● **Provided passage**:

The RAID 5 vs RAID 10 argument
There is a growing voice in the data storage community proclaiming that RAID 5 is a terrible solution. There are many valid points to these argument, most of which revolve around performance when in degraded mode, which isn’t a big concern for a simple archive and storage array. The other big complaint is the increase in the chance of catastrophic failure when compared RAID 1 or RAID 10.
- RAID5 is slow (writing)
Little to no impact in a data-storage array. 90%+ of your activity will be reading data, not writing. Even “slow” RAID 5 write speeds are enough to saturate a gigabit network. - RAID5 can only support one drive failure
One is better than none, granted not as good as two, but massive increase is storage lost to redundancy is a hefty price to pay. - RAID5 takes a long time to rebuild
This is when your array is vulnerable. A drive has failed, your are operating in degraded mode, you plug in a replacement drive and the array starts rebuilding (recalculating parity and writing the data to the new drive). If another drive fails during this period it means catastrophic data loss. The probability of this happening depends on the size of the array, the size of the drives in the array, the quality and age of the drives, and the speed of the controller. Generally speaking it has a very low chance of happening. - RAID5 arrays can be corrupted by a fatal read error when the array is operating in a degraded state.
This is the big one. Sometimes, vary rarely, hard drives simply cannot read the data for a block. The drive will politely say “I’m sorry, but this block is gone.” This is a very rare occurrence indeed, you’ve probably never seen it in your lifetime. But if a tiny little error like this happens when the array is trying to rebuild the controller will not be able to calculate parity and it will fail the array. Total data loss. The chance of this happening depends on how big your array is. The larger the array, the larger the chance of having a read error during a rebuild.
So yes, RAID 10 is certainly better for data security, but you pay for the increased security by dramatically decreasing the usable space in your array. Big hard drives, or big storage solutions are expensive. In my case I couldn’t justify the cost, 194% increase in the space required for redundancy for a ~2% decrease in chance of failure.
This is a very personal decision. If you have the money, or don’t need that much space, and truly value your data I say go with RAID 10. For me personally, I need every terabyte I can squeeze out of my system. So I went with RAID 5 for the storage array.
ICH10R RAID5 configuration
There are two configuration options that you need to set when building a RAID 5 array, stripe size, and cluster size.

● **Apply what you read**:
1. In the RAID passage, which two configuration options must be set when building a RAID 5 array?
2. Render the records as a numbered list from their first line through the line holding "7: (234, 151)", inclusive. Skip blank lines and leave out the pictures.

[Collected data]

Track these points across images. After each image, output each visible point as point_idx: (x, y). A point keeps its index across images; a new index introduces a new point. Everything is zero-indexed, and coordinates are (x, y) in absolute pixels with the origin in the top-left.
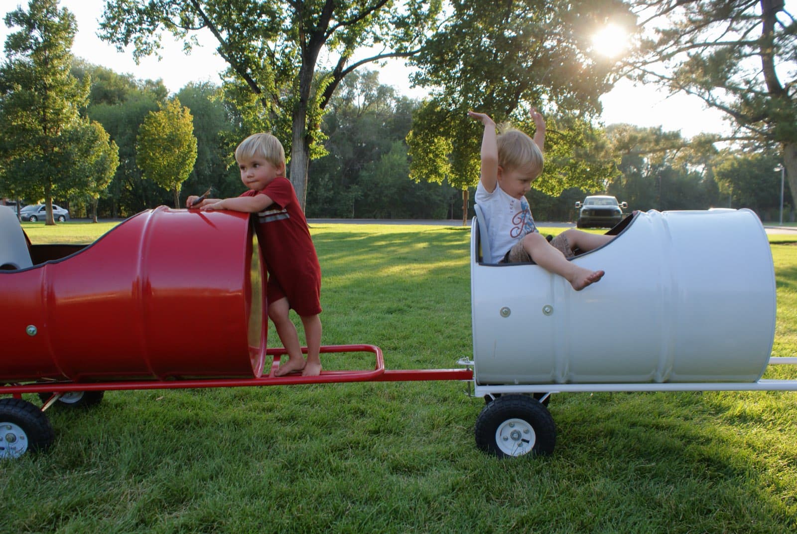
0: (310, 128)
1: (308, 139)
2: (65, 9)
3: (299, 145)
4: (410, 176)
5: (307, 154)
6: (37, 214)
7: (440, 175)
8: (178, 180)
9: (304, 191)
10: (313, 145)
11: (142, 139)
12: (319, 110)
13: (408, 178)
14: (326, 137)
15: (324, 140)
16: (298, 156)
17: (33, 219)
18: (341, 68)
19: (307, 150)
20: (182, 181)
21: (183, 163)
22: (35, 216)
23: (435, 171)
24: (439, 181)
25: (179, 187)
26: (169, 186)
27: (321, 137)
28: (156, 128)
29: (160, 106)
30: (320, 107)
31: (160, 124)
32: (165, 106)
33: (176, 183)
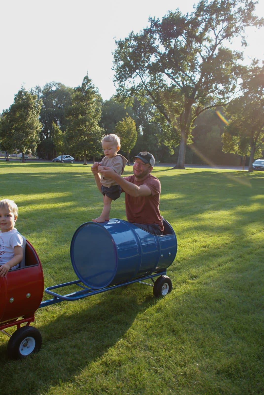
0: (187, 134)
1: (186, 138)
3: (183, 140)
4: (223, 150)
5: (185, 143)
7: (234, 151)
8: (129, 149)
9: (184, 156)
10: (188, 140)
13: (222, 151)
14: (193, 137)
15: (192, 138)
17: (63, 161)
19: (186, 141)
20: (131, 149)
21: (132, 142)
23: (233, 149)
24: (234, 152)
25: (130, 151)
26: (125, 151)
27: (191, 137)
28: (122, 128)
29: (124, 119)
30: (192, 126)
31: (123, 126)
32: (125, 119)
33: (129, 150)
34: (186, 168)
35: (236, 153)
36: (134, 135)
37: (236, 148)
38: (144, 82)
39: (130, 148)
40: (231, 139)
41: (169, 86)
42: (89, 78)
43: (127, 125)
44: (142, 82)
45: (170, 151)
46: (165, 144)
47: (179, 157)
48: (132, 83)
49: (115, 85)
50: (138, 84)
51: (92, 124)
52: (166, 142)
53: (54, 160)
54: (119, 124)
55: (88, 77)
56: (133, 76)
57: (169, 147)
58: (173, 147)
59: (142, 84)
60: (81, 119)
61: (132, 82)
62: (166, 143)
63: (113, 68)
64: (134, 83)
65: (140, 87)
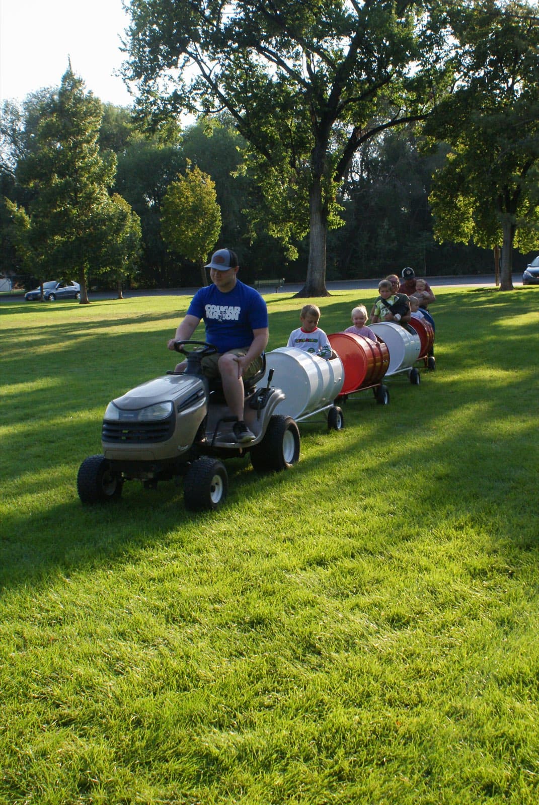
0: (326, 202)
1: (325, 212)
2: (90, 92)
3: (316, 217)
4: (434, 237)
5: (324, 226)
6: (54, 292)
7: (464, 236)
8: (204, 251)
9: (323, 261)
10: (331, 217)
11: (166, 211)
12: (334, 183)
14: (343, 209)
15: (341, 211)
16: (316, 229)
17: (52, 297)
18: (356, 138)
19: (325, 222)
20: (208, 252)
21: (208, 234)
22: (52, 294)
23: (457, 232)
25: (205, 258)
26: (194, 258)
27: (336, 209)
28: (180, 199)
29: (181, 177)
30: (335, 180)
31: (183, 194)
32: (186, 175)
33: (202, 254)
34: (330, 292)
35: (471, 242)
36: (213, 215)
37: (469, 226)
38: (208, 74)
39: (206, 251)
40: (452, 206)
41: (275, 79)
42: (75, 77)
43: (193, 190)
44: (205, 75)
45: (288, 249)
46: (271, 233)
47: (310, 265)
48: (177, 80)
49: (132, 90)
50: (193, 83)
51: (90, 198)
52: (274, 228)
53: (29, 295)
54: (173, 188)
55: (71, 73)
56: (181, 61)
57: (282, 239)
58: (293, 240)
59: (204, 80)
60: (57, 185)
61: (176, 78)
62: (274, 232)
63: (123, 47)
64: (181, 80)
65: (200, 89)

● **Your responses**:
1. Stripe size and cluster size.

2.
1. Track these points across images. After each image, output each visible point as point_idx: (x, y). A point keeps its index across images; a new index introduces a new point. Everything is zero-indexed, and coordinates are (x, y) in absolute pixels with the origin in the top-left.
2. 0: (310, 128)
3. 1: (308, 139)
4. 2: (65, 9)
5. 3: (299, 145)
6. 4: (410, 176)
7. 5: (307, 154)
8. 6: (37, 214)
9. 7: (440, 175)
10. 8: (178, 180)
11. 9: (304, 191)
12. 10: (313, 145)
13. 11: (142, 139)
14. 12: (319, 110)
15. 13: (408, 178)
16. 14: (326, 137)
17. 15: (324, 140)
18. 16: (298, 156)
19. 17: (33, 219)
20. 18: (341, 68)
21. 19: (307, 150)
22. 20: (182, 181)
23. 21: (183, 163)
24. 22: (35, 216)
25. 23: (435, 171)
26. 24: (439, 181)
27. 25: (179, 187)
28. 26: (169, 186)
29. 27: (321, 137)
30. 28: (156, 128)
31. 29: (160, 106)
32. 30: (320, 107)
33. 31: (160, 124)
34. 32: (165, 106)
35. 33: (176, 183)
36. 0: (187, 134)
37. 1: (186, 138)
38. 3: (183, 140)
39. 4: (223, 150)
40. 5: (185, 143)
41. 7: (234, 151)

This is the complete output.